I’ve never been that fond of academic history that is overly burdened with theory and jargon, mostly because I’ve always considered my work to be part of a larger project to help people understand the present by understanding the past, not just other professional historians but readers in general. So, I do what I can to find and tell compelling stories, about individuals, organizations, and events, and sometimes maps and photographs complement that. I also think that in terms of crafting a long history of racism in general and racial exclusion specifically it’s important not to get too abstract and miss the agency involved, the efforts of actual White people from decade to decade, community to community, to block, remove, and contain African Americans. That’s a critical part of making a case for social and economic reparations, and a photograph can capture agency as well as culpability in a way that words cannot.

Do you sense we’re entering a period where this history will be more widely taught in schools?

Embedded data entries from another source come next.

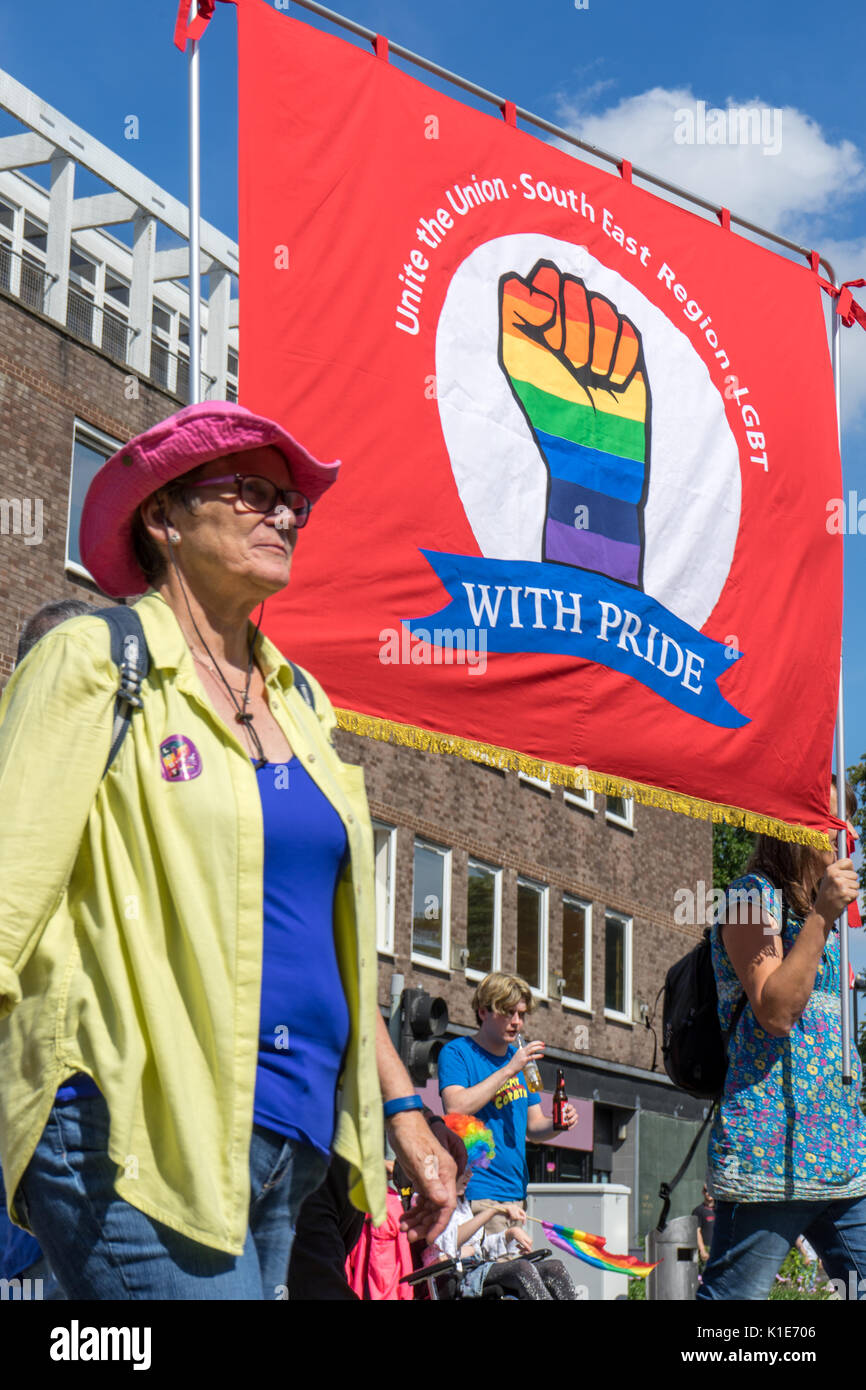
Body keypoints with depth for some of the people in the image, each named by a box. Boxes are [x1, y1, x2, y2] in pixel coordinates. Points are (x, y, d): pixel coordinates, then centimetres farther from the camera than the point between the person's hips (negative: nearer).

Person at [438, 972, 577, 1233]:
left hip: (516, 1191, 7)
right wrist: (509, 1069, -19)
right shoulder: (456, 1052, -4)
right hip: (477, 1193, -7)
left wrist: (557, 1124, -3)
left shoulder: (522, 1058, 16)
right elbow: (455, 1109, -21)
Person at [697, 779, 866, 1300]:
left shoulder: (822, 913, 21)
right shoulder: (753, 897, -4)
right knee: (734, 1293, -7)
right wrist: (822, 917, -16)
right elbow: (775, 1012, -16)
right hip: (773, 1140, -8)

I expect that racial covenants and other aspects of exclusion’s history are already taught in schools, but there is still a lot to do to make clear just how important racism has been in shaping U.S. history. I think that’s what the contemporary discussion about Critical Race Theory (CRT) is about. White parents declaiming against CRT aren’t worried that their elementary, middle, or high school students are learning legal theory. They’re worried that they’re learning historical facts and interpretations that erode the foundation for maintaining a notion of “White supremacy.” If you look at the origin story the group No Left Turn in Education has on their website, for example, Elana Fishbein says she became concerned following the protests when police officer Derek Chauvin killed George Floyd. Her kids’ school responded by enhancing their instruction about racism, presenting, as she puts it, “whiteness as an entitlement to steal land, garner riches, and get special treatment,” and she pulled her kids out. Well, that’s what my book is about, Whiteness as an entitlement to steal land, garner riches, and get special treatment, and it adds to an existing and growing literature that makes White people like Fishbein nervous. The insights and observations from this literature confirm and expand on what’s taught in schools, and the CRT opponents don’t want that, so they’re trying to ban books and censor lesson plans.

Minnesota has one of the most pronounced education achievement gaps in the country. Why can’t we make more progress? 

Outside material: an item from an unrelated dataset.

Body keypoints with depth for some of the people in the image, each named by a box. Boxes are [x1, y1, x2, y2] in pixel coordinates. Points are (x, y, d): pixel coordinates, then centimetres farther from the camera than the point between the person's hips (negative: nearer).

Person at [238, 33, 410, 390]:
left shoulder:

Although it’s not a direct, linear line, I would argue that racial exclusion established the basis for a range of racial disparities, including those in education, and the disparities seem intractable because that exclusion has been so long-established and widespread. Until we reckon with this fact, we can’t adequately address specific problems like student achievement gaps. That’s true of addressing racist policing as well, with Brown’s killing in Ferguson and Floyd’s killing in Minneapolis just two examples. These were terrible individual tragedies, but they were also born out of a larger social order defined by a fossilized White racism.

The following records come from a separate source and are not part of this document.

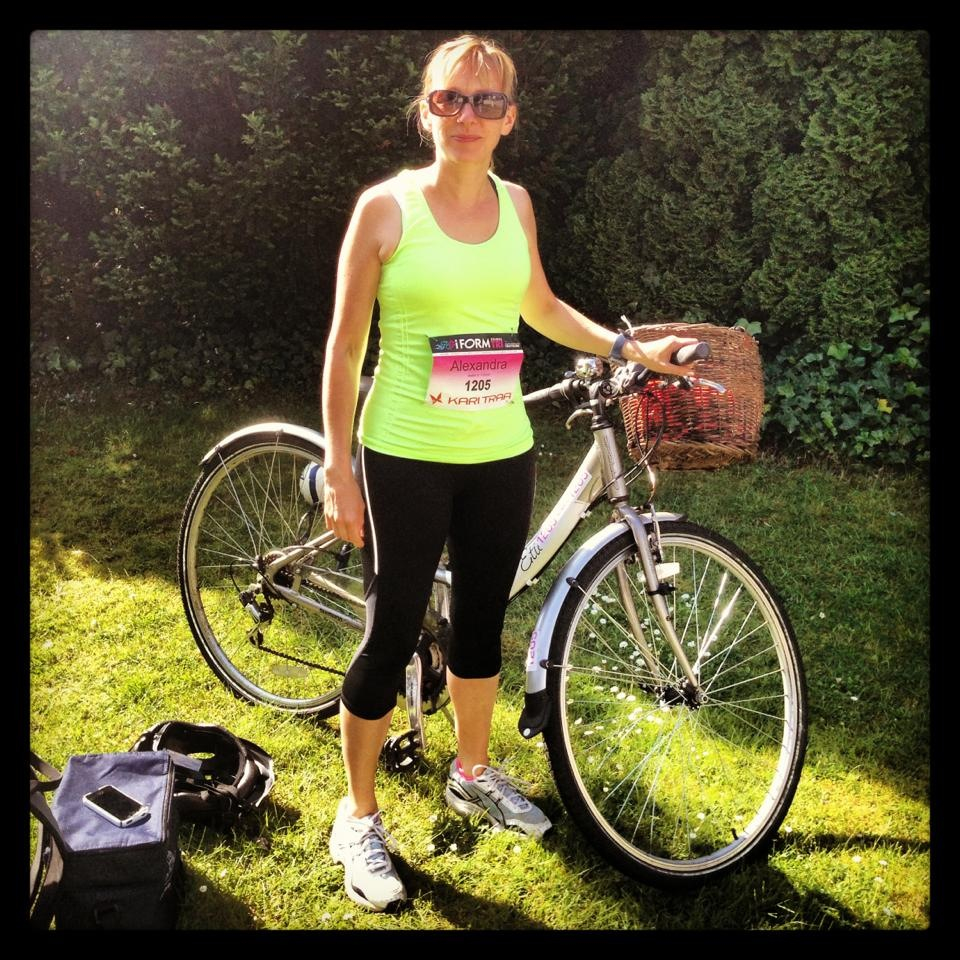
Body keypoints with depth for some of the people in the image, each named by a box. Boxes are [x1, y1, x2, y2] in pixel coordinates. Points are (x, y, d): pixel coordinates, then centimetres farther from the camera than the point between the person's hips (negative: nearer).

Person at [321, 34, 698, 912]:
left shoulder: (515, 204, 5)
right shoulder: (387, 206, -8)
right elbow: (346, 347, -6)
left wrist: (632, 349, 12)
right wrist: (338, 470, -8)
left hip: (502, 457, 5)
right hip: (406, 460, -4)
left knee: (483, 620, 18)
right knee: (391, 637, 3)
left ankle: (473, 772, 42)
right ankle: (359, 817, 24)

Who should we be reading on the topic of racial equity in America?

For readers who are interested in the history of racial covenants, which many people in the Twin Cities might be if they’re participating in the amazing Mapping Prejudice project, I would recommend Jeffrey Gonda’s book Unjust Deeds.  As part of a corrective to recent work that emphasizes the state role in making racial exclusion happen, I’d also suggest an article by Tesa Rigel Hines, “‘Community Prejudice is Also to Blame’,” in the Journal of Urban History.

Outside of what I have to read when I’m working on a book, I tend to read short stories and novels, and some of that fiction has profound potential for revealing truths about the ways race matters in America. One collection of stories that does this is The Office of Historical Corrections, by Danielle Evans, and another is Jamel Brinkley’s A Lucky Man.

What is next for you?

At the moment, I’m still busy with Whiteness in Plain View, doing book talks and interviews and such, and I haven’t been able to seriously ponder a new project. But I have a couple of ideas that would allow me to continue thinking about race in Minnesota. I’ll see what happens with those.